雁屋哲作品における両親の希薄さ

死んだ母と兄弟のような父

雁屋哲というと今は『美味しんぼ』なんだけど、私に一番馴染みのあった時代の雁屋哲というと、昔々に書いたように『男組』『野望の王国』『黒の鍵』といった暴力抜きでは語れないような作品が多くを占めていた。私はこういった作品を読みながら、一つ感じたことがあった。

それは主人公側の両親の存在の希薄さだ。例えば『男組』の主人公の名前は『流全次郎』なんだけど、その父親は『流統太郎』というのだ。普通に見れば、親子というよりも兄弟の名前だと思う。そして『流全次郎』の母親は写真でしか登場しない。同じように他の作品でも、主人公の両親、特に母親はとっくに死んでいることが多い。そして父親は父親というよりは同志であり兄弟分のような描かれかたをすることが多かった。

野望の王国』など、そもそも父親不在が発端であり、主人公『橘征五郎』とその兄『征二郎』の対立と和解を軸に話が展開して行く。

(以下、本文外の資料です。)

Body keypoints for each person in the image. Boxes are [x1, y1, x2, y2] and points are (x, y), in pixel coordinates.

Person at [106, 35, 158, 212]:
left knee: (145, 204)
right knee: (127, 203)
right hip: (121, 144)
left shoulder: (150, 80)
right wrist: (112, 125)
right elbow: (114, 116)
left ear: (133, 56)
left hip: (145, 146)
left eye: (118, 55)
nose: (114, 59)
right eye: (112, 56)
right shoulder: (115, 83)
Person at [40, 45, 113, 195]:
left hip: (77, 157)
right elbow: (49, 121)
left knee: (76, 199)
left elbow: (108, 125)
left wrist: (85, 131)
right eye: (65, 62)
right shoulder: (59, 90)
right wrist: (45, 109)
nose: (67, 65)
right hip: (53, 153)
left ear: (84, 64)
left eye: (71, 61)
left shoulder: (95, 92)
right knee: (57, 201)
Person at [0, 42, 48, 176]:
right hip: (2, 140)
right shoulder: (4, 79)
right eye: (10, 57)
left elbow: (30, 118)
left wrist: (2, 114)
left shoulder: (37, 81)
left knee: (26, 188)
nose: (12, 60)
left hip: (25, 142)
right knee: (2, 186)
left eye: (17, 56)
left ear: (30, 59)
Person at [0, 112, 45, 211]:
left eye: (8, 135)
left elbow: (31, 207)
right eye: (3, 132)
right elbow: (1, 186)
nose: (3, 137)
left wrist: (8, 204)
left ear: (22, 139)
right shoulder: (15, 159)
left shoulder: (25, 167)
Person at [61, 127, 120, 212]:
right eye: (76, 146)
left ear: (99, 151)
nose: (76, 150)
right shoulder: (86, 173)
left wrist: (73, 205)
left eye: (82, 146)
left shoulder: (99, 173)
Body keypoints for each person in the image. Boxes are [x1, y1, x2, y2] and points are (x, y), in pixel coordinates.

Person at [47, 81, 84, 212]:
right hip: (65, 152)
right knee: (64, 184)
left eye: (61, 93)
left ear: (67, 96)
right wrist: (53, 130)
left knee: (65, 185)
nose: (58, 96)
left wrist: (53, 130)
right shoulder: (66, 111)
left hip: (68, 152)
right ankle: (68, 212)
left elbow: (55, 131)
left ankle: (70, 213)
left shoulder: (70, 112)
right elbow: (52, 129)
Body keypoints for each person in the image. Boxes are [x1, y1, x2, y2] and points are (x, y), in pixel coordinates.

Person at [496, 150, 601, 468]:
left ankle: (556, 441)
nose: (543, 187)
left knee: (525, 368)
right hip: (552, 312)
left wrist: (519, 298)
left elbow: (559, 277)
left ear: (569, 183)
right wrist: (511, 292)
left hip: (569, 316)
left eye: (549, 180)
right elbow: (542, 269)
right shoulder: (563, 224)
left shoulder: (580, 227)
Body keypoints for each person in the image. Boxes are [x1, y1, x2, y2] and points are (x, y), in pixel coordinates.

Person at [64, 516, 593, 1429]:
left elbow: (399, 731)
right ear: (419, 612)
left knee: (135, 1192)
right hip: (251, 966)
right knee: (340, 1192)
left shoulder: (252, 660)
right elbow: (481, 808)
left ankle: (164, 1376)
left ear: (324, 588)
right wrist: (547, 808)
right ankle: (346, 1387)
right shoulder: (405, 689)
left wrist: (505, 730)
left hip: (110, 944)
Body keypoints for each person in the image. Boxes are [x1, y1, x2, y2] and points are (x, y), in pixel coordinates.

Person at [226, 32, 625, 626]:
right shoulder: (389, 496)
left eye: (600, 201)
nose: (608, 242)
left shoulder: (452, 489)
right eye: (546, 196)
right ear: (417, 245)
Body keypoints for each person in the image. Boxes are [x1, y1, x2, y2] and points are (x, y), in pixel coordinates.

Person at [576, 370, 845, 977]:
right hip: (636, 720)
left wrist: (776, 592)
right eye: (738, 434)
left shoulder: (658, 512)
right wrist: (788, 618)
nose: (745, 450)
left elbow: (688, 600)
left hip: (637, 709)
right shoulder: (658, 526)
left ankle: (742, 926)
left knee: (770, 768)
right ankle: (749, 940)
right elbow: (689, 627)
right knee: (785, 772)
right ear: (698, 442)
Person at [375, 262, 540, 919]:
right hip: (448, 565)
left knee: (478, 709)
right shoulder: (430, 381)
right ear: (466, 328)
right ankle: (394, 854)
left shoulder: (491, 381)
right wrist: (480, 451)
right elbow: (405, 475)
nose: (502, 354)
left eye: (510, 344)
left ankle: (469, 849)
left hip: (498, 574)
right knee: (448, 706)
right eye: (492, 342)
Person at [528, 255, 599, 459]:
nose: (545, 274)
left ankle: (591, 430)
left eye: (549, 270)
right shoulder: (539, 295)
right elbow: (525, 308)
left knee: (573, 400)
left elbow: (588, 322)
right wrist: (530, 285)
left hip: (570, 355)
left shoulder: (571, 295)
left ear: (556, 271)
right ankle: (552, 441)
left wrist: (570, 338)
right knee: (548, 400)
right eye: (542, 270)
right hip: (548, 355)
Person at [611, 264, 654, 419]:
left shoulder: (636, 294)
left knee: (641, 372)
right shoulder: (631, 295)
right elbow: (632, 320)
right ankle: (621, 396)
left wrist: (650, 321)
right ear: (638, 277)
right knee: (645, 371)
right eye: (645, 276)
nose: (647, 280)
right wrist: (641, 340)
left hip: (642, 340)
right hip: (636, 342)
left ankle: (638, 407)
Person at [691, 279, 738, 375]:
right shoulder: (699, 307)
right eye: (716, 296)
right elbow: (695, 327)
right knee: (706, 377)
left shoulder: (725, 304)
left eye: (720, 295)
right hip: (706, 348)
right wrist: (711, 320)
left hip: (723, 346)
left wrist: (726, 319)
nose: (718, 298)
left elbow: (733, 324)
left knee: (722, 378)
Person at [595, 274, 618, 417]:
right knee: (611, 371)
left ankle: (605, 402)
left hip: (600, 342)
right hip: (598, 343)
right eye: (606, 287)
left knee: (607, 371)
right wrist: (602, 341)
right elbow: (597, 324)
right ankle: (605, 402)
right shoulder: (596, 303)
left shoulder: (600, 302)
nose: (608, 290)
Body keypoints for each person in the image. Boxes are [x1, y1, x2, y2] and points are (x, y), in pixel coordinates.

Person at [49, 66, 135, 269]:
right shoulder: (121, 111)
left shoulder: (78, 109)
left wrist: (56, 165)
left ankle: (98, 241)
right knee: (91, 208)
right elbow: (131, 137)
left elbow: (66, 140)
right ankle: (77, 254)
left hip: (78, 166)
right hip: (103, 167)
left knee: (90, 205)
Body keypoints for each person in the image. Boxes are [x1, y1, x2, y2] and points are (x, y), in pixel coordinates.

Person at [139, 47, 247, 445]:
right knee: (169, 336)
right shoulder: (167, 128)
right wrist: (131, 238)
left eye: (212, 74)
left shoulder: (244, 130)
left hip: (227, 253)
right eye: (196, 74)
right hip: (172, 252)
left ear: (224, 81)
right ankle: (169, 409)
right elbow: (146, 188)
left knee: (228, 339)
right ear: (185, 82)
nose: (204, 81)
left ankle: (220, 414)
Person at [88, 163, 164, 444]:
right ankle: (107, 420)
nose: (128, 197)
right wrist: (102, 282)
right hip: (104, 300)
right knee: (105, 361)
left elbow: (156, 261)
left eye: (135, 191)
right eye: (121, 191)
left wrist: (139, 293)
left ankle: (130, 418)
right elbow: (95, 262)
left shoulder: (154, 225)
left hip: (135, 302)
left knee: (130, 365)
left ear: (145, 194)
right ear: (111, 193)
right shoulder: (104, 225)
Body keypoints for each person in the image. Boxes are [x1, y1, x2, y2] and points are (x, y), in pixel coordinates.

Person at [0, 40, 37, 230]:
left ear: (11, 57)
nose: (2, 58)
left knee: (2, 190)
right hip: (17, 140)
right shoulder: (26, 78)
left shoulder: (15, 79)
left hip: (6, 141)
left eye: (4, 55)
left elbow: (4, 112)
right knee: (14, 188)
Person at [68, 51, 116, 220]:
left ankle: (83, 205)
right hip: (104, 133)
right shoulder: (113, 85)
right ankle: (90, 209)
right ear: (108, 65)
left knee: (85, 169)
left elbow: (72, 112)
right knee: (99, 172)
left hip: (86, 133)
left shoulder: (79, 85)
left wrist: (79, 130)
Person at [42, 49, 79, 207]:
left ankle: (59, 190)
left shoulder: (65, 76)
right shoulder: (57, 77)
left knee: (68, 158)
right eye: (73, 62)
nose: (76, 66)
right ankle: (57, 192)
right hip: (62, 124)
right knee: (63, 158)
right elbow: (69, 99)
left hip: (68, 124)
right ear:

一方、強烈な父性を発揮しているのは多くは敵方で、『男組』の敵方である『神龍剛司』の背後にいるラスボスの『影の総理』は、圧倒的な理不尽さで『神龍剛司』を支配する父親として現れる。

美味しんぼ』においても主人公『士郎』の父である『海原雄山』は、出現当初は明確に敵方であって、理不尽な父親として強烈な存在感を放っていた。そして母親は既に死亡していた。

こういった両親の現れ方が全くの創作ならそれはそれでよいのだが、何らかの事実の反映ということになれば、雁屋哲の育った家庭環境は相当に複雑なものではなかったかと推測させる。

さて、海原雄山だが美味しんぼが巻を重ねるにつれて、子を導くグルとしての父親に変質して行った。そして士郎も父親になった。士郎を父親にするにあたって、士郎の妻であるゆう子の妊娠期間が異常に長かったのも、雁屋哲になにか逡巡させるものがあったのかもしれない。ただまあ、孫は好いものらしく海原雄山と士郎は和解してしまった。

もし雁屋哲作品における両親の希薄さが実際の家庭環境の反映なら、この和解も現実の反映なのかもしれない。